Alimony payments are deductible. The purpose behind the deduction is the person receiving the alimony payments will pay tax on the alimony, so the taxpayer paying the alimony does not. To deduct alimony payments, the taxpayer will need to keep track of the amount of payments and the Social Security number of their former spouse.

  1. Definition of Alimony

    • The Internal Revenue Service (IRS) defines alimony as payments under a divorce decree. This includes a temporary decree, an interlocutory (not final) decree and a decree of alimony Pendente lite, which is awaiting action on the final decree or agreement).

    Deductibility of Alimony

    • Alimony is fully deductible for the person who pays alimony. The person receiving alimony must claim the payments as income.

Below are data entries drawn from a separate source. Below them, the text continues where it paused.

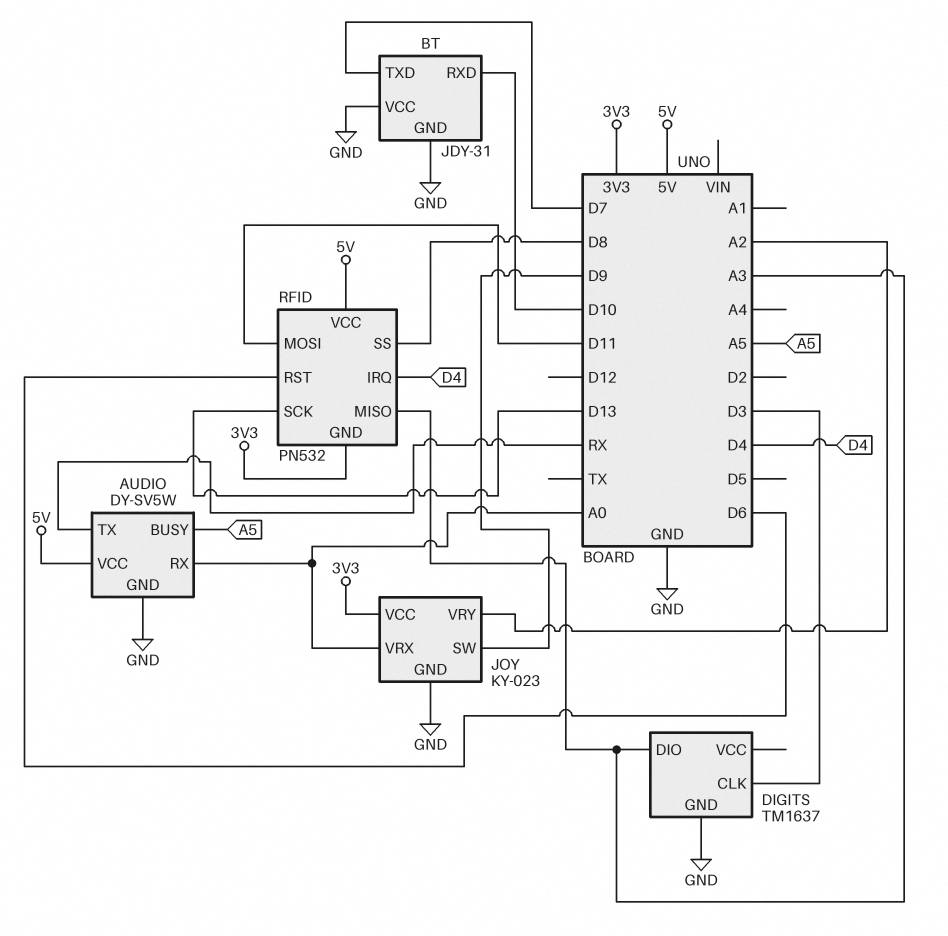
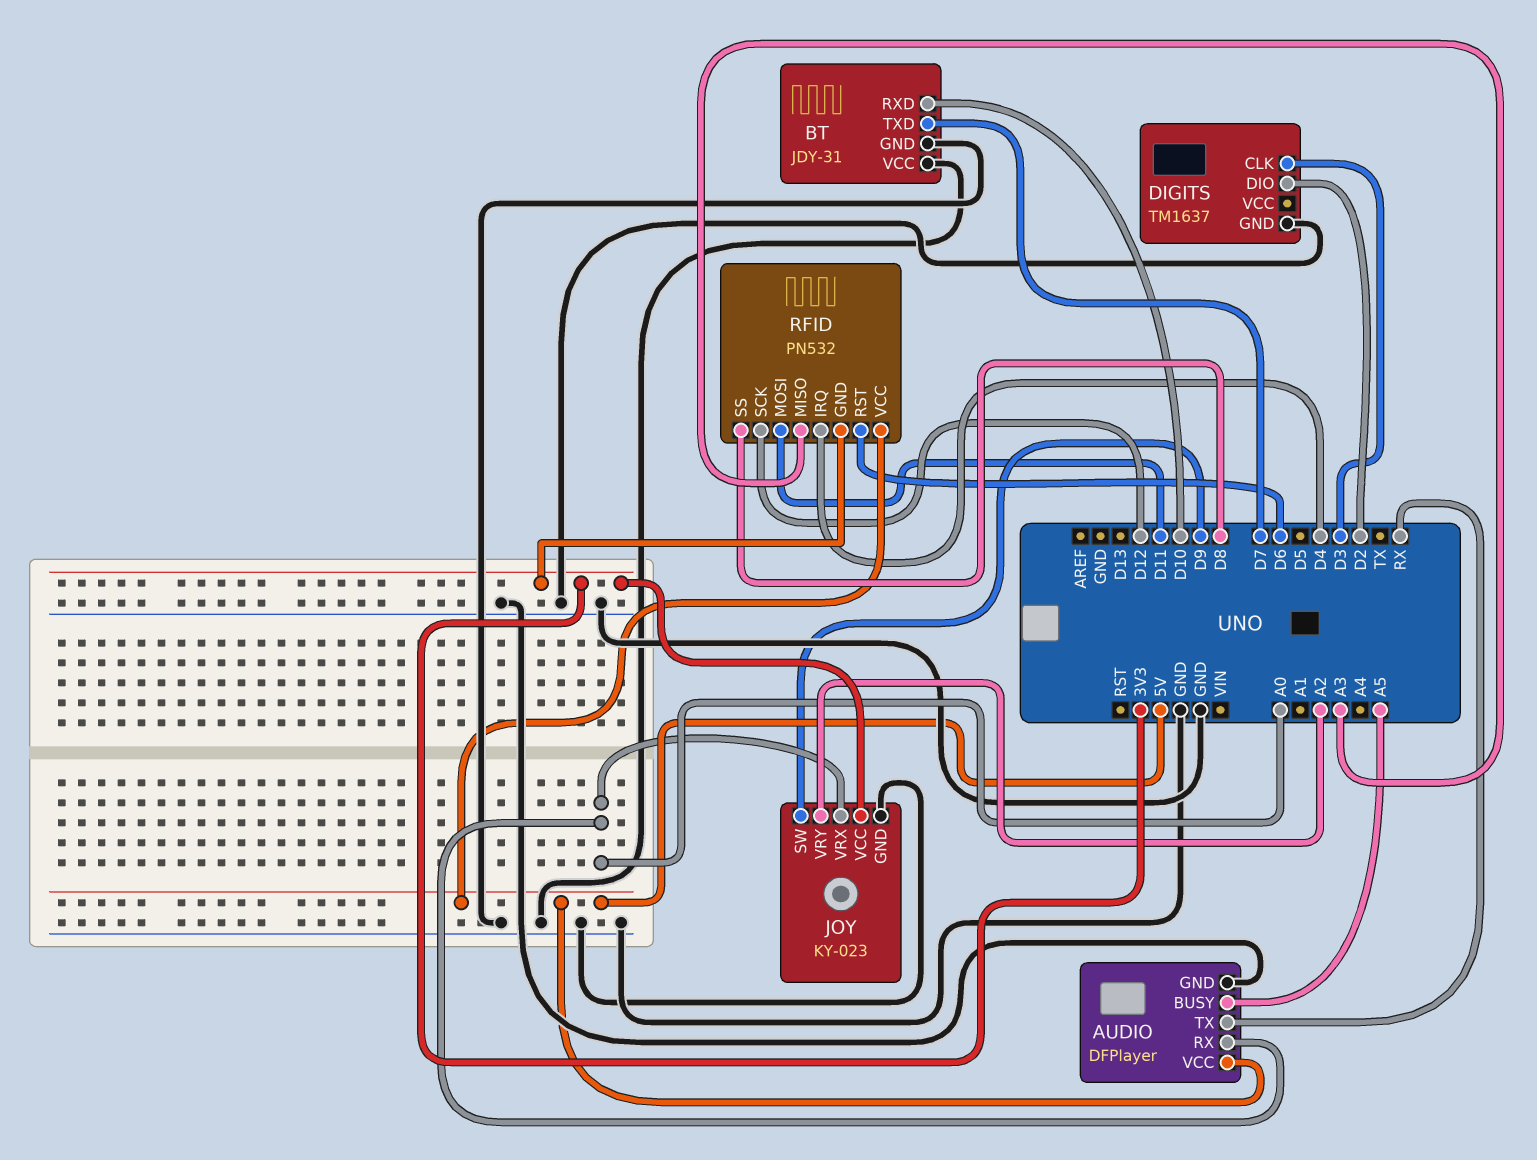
AUDIO: DY-SV5W -> DFPlayer
DIGITS pin DIO: A3 -> D2
RFID pin SCK: D13 -> D12

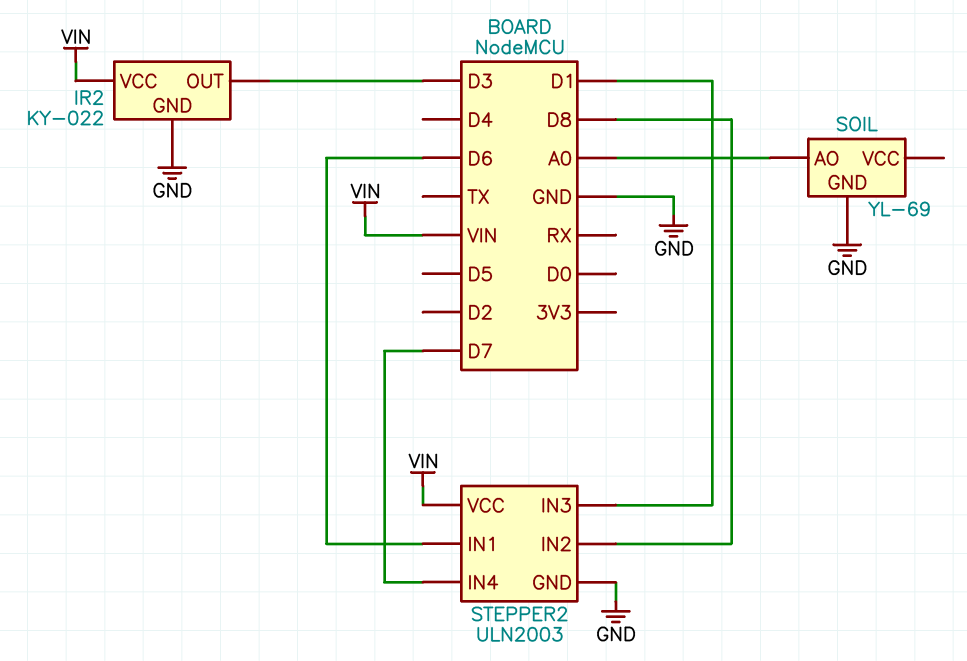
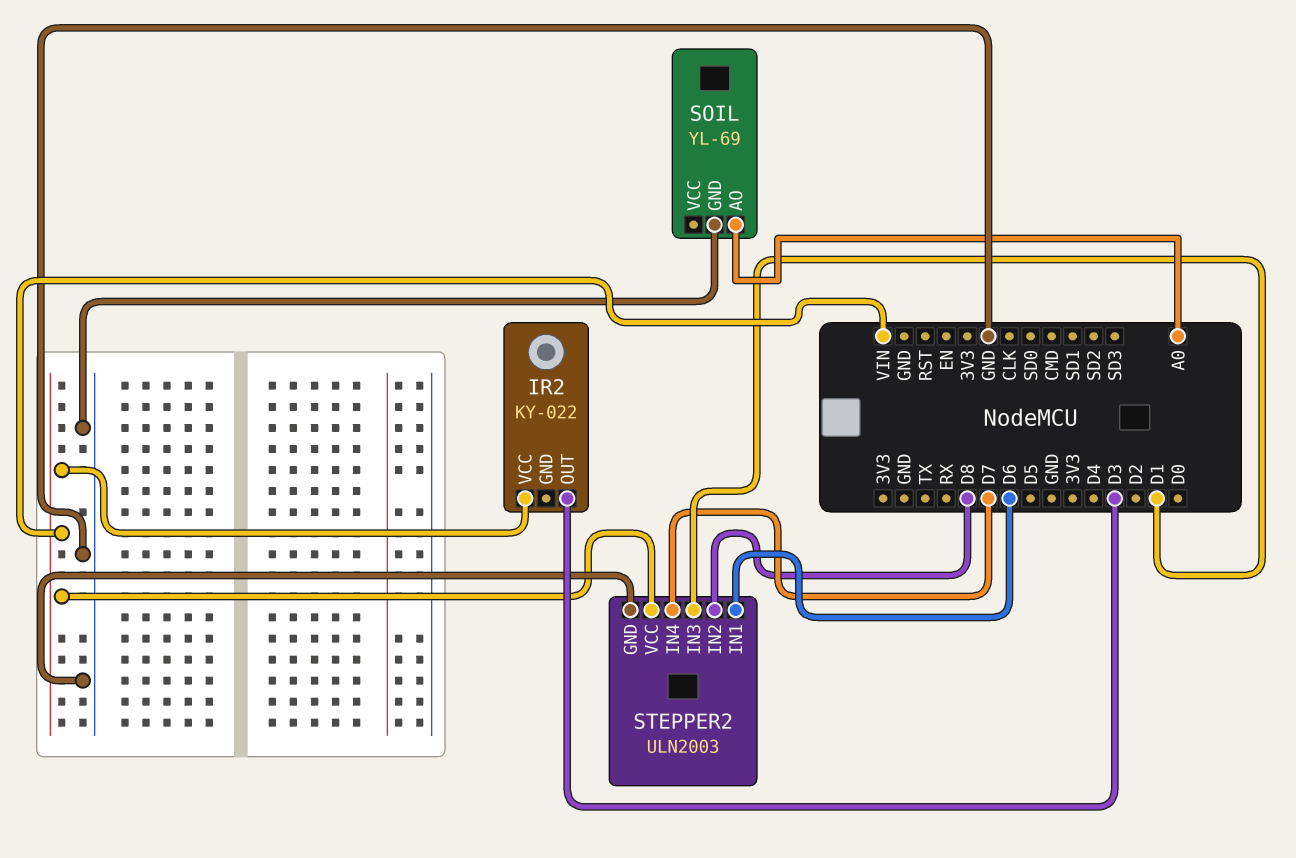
IR2 pin GND: GND -> none

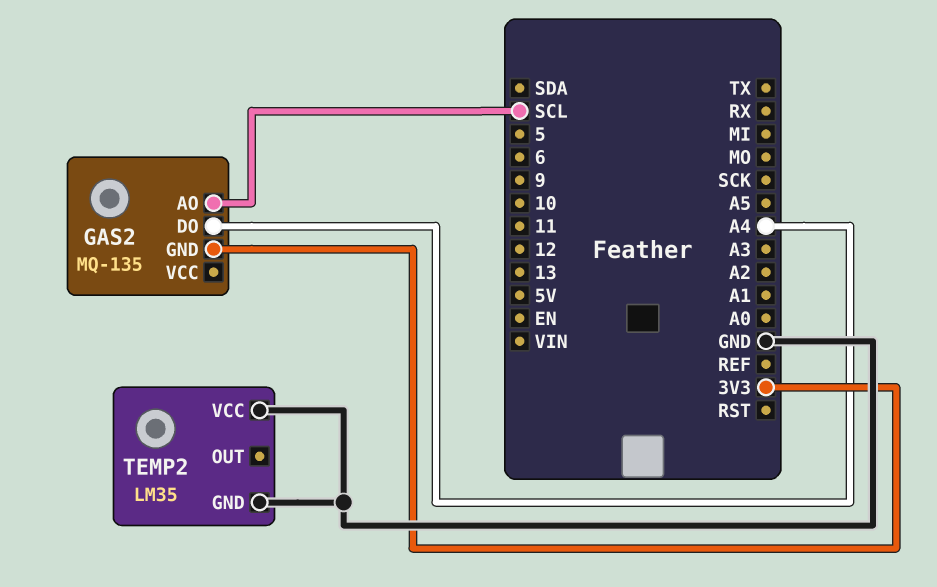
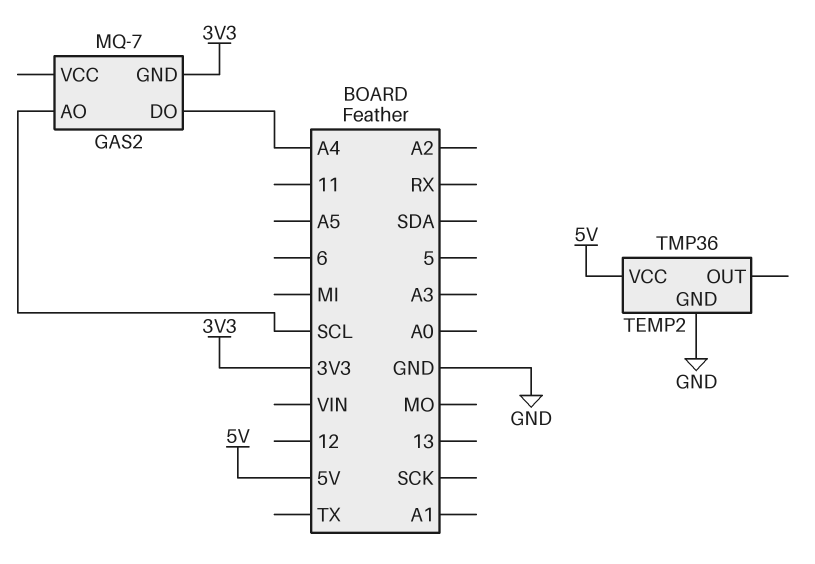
GAS2: MQ-135 -> MQ-7
TEMP2: LM35 -> TMP36
TEMP2 pin VCC: GND -> 5V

    Payments Not Considered Alimony

    • Payments not enforceable through a divorce or separation instrument are not alimony. This includes voluntary payments.

    Form for Alimony

    • The taxpayer must use IRS Form 1040 to deduct alimony. Form 1040-EZ, Form 1040-NR or Form 1040-A may not be used. Use Line 31a to enter alimony payments, and Line 31b to enter the Social Security number of the person to whom you are paying alimony payments.

    Deducting Alimony Paid to More Than One Person

    • If paying more than one person alimony, attach a separate document with each person's Social Security number and the amount paid. Enter the total amount of alimony paid on Form 1040 Line 31a.